Она: «У меня муж — коммунист. Коммунист по моей вине. Я — орудие советских властей. Я люблю носить драгоценности, я светская дама, и я грязнуха».
Хоть в данном случае товарищ Вышинский определенно прав: признание обвиняемого — царица доказательств, — а все равно противно!
А вот признание самой Лилечки:
«Жалко себя. Никто так любить не будет, как любил Володик».
Пророческие слова! Пророческие…
Лиля Брик покончила с собой в 86 лет, наглотавшись снотворного. Причина: несчастная любовь.
Ну что тут скажешь… Это многое извиняет.
Мальвина с красным бантом
(Мария Андреева)
— Мадам, я потрясен, я глубоко сочувствую вашему горю, но… — полицейский комиссар деликатно кашлянул, — но вы же признаете, что это написано рукой вашего мужа?

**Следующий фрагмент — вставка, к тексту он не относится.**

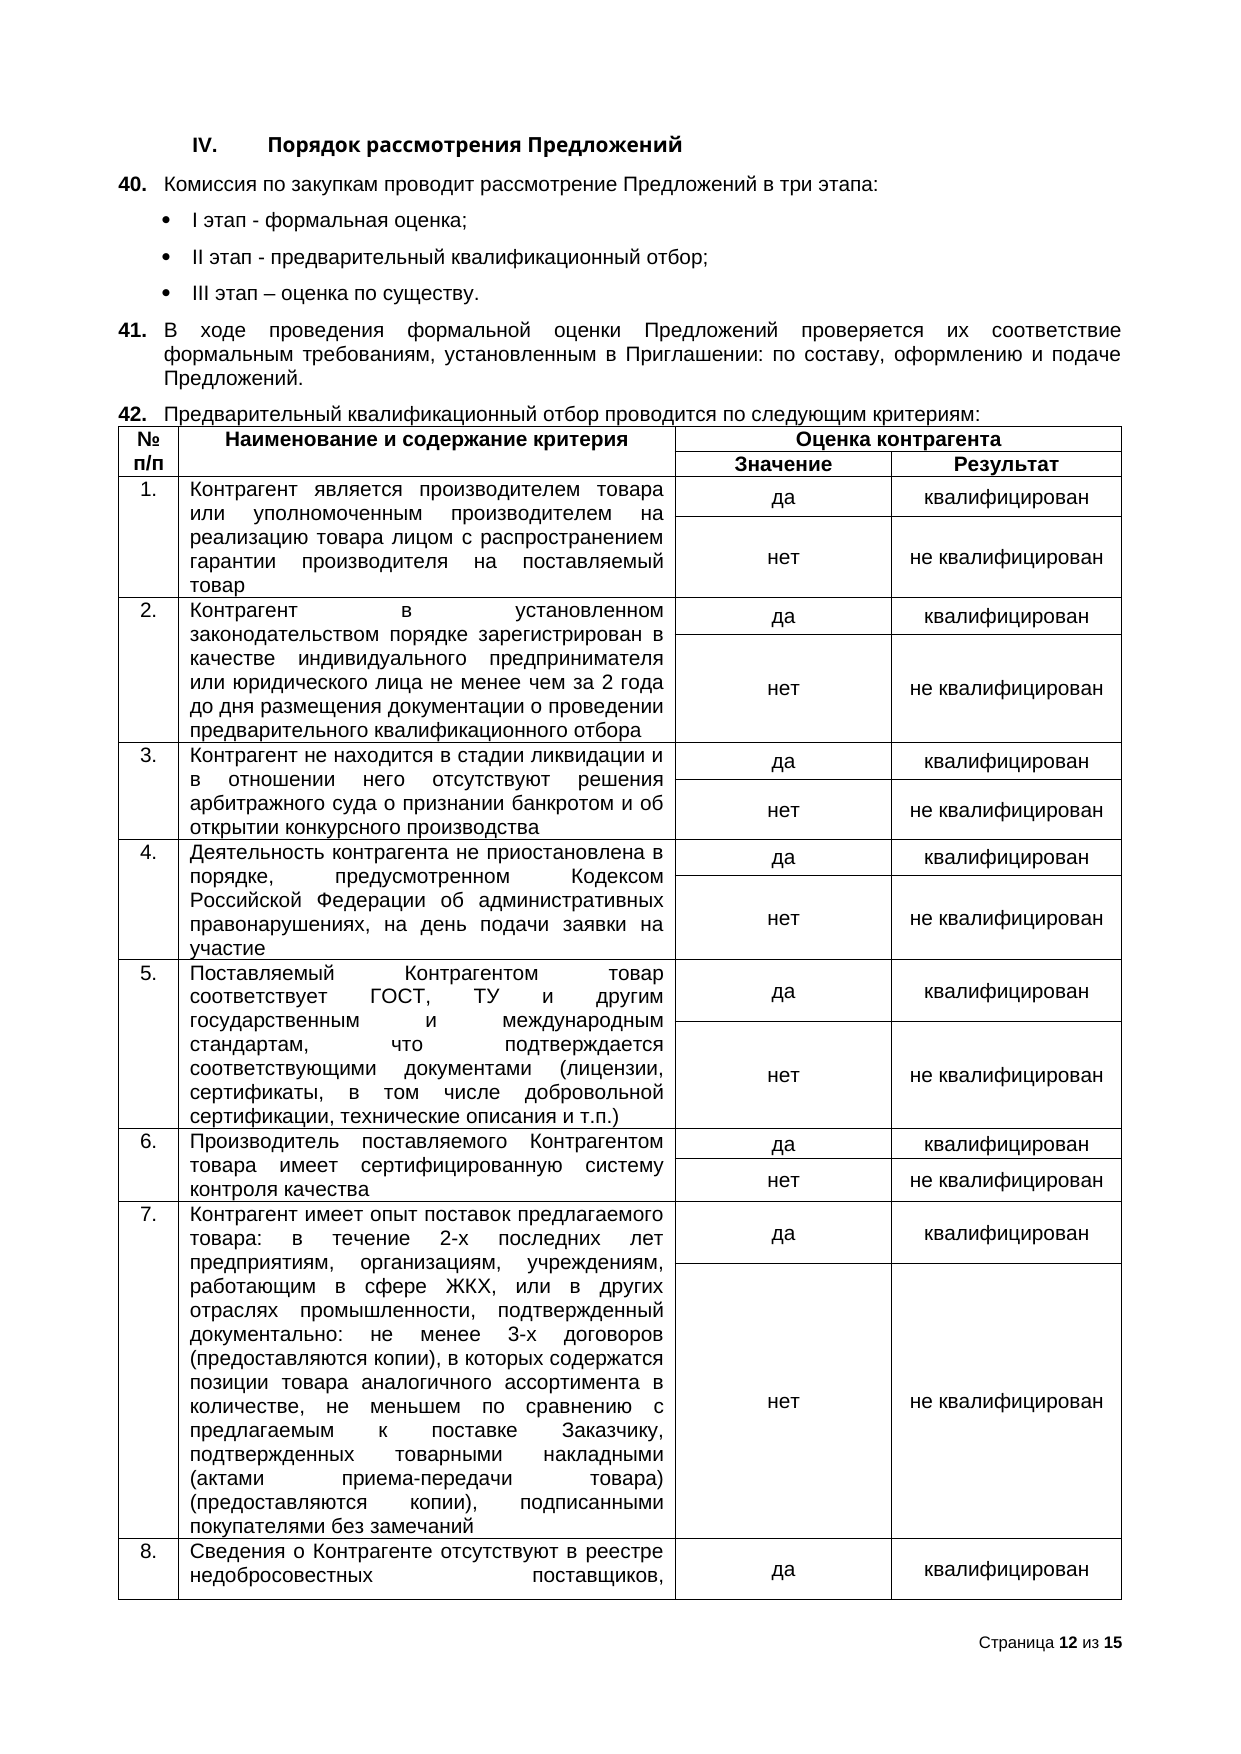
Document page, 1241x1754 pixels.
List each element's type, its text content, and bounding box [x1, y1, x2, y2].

table_cell Значение [676, 452, 891, 476]
table_header № п/п [119, 427, 178, 476]
table_cell нет [676, 780, 891, 838]
table_cell 7. [119, 1202, 178, 1537]
table_cell 6. [119, 1129, 178, 1201]
table_cell 4. [119, 840, 178, 959]
table_cell Контрагент не находится в стадии ликвидации и в отношении него отсутствуют решения арбитражного суда о признании банкротом и об открытии конкурсного производства [179, 743, 675, 838]
table_cell нет [676, 1022, 891, 1128]
table_cell нет [676, 635, 891, 742]
table_cell не квалифицирован [892, 517, 1121, 597]
table_cell квалифицирован [892, 960, 1121, 1021]
table_cell да [676, 477, 891, 516]
table_cell не квалифицирован [892, 780, 1121, 838]
table_cell не квалифицирован [892, 635, 1121, 742]
table_cell да [676, 1202, 891, 1263]
table_cell да [676, 1129, 891, 1158]
table_cell не квалифицирован [892, 1264, 1121, 1537]
table_cell 8. [119, 1539, 178, 1599]
table_header Оценка контрагента [676, 427, 1121, 451]
table_cell да [676, 743, 891, 779]
table_cell Поставляемый Контрагентом товар соответствует ГОСТ, ТУ и другим государственным и международным стандартам, что подтверждается соответствующими документами (лицензии, сертификаты, в том числе добровольной сертификации, технические описания и т.п.) [179, 960, 675, 1128]
list II этап - предварительный квалификационный отбор; [162, 244, 1122, 269]
list Комиссия по закупкам проводит рассмотрение Предложений в три этапа: [118, 172, 1122, 196]
list В ходе проведения формальной оценки Предложений проверяется их соответствие формальным требованиям, установленным в Приглашении: по составу, оформлению и подаче Предложений. [118, 318, 1122, 389]
table_cell Контрагент в установленном законодательством порядке зарегистрирован в качестве индивидуального предпринимателя или юридического лица не менее чем за 2 года до дня размещения документации о проведении предварительного квалификационного отбора [179, 598, 675, 742]
table_cell да [676, 1539, 891, 1599]
table_cell квалифицирован [892, 743, 1121, 779]
table_cell не квалифицирован [892, 876, 1121, 959]
table_cell Результат [892, 452, 1121, 476]
table_cell 2. [119, 598, 178, 742]
table_cell 1. [119, 477, 178, 597]
table_cell Производитель поставляемого Контрагентом товара имеет сертифицированную систему контроля качества [179, 1129, 675, 1201]
table_cell да [676, 840, 891, 874]
table_cell нет [676, 517, 891, 597]
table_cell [179, 1539, 675, 1599]
table_cell Контрагент является производителем товара или уполномоченным производителем на реализацию товара лицом с распространением гарантии производителя на поставляемый товар [179, 477, 675, 597]
table_cell Контрагент имеет опыт поставок предлагаемого товара: в течение 2-х последних лет предприятиям, организациям, учреждениям, работающим в сфере ЖКХ, или в других отраслях промышленности, подтвержденный документально: не менее 3-х договоров (предоставляются копии), в которых содержатся позиции товара аналогичного ассортимента в количестве, не меньшем по сравнению с предлагаемым к поставке Заказчику, подтвержденных товарными накладными (актами приема-передачи товара) (предоставляются копии), подписанными покупателями без замечаний [179, 1202, 675, 1537]
table_cell квалифицирован [892, 477, 1121, 516]
table_cell 3. [119, 743, 178, 838]
table_cell Деятельность контрагента не приостановлена в порядке, предусмотренном Кодексом Российской Федерации об административных правонарушениях, на день подачи заявки на участие [179, 840, 675, 959]
list Предварительный квалификационный отбор проводится по следующим критериям: [118, 402, 1122, 426]
table_cell нет [676, 1159, 891, 1201]
table_cell квалифицирован [892, 840, 1121, 874]
list III этап – оценка по существу. [162, 281, 1122, 305]
table_cell квалифицирован [892, 598, 1121, 634]
list I этап - формальная оценка; [162, 208, 1122, 232]
list Порядок рассмотрения Предложений [192, 131, 1122, 159]
table_cell да [676, 960, 891, 1021]
table_cell нет [676, 1264, 891, 1537]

Женщина, сидевшая на стуле вполоборота к комиссару и неотрывно смотревшая на нечто, лежащее на диване и накрытое простыней, отчего затейливый, изящный диванчик казался громоздким, несуразным и пугающим сооружением, повернула голову и уставилась на комиссара невидящими глазами. Зрачки ее были расширены, словно дама накапала в глаза белладонны. Губы ее дрожали так, что лишь со второго или третьего раза ей удалось выговорить:
— Почерк очень похож на его. Но это подделка, подделка! Он не мог!
Она неплохо говорила по-французски, но иностранный акцент сразу чувствовался. Впрочем, это было неудивительно: во-первых, в «Руайяль-отеле» на рю-дю-Миди в Каннах жили сплошь иностранцы (и очень богатые иностранцы!); во-вторых, комиссару Девуа уже было известно, что дама, с которой он сейчас беседовал, — русская, зовут ее Zinette Morozoff, а то, что лежит на диване, еще несколько часов назад было ее мужем, русским миллионером и homme d’affaires[26] с непривычным для его французского уха именем Савва.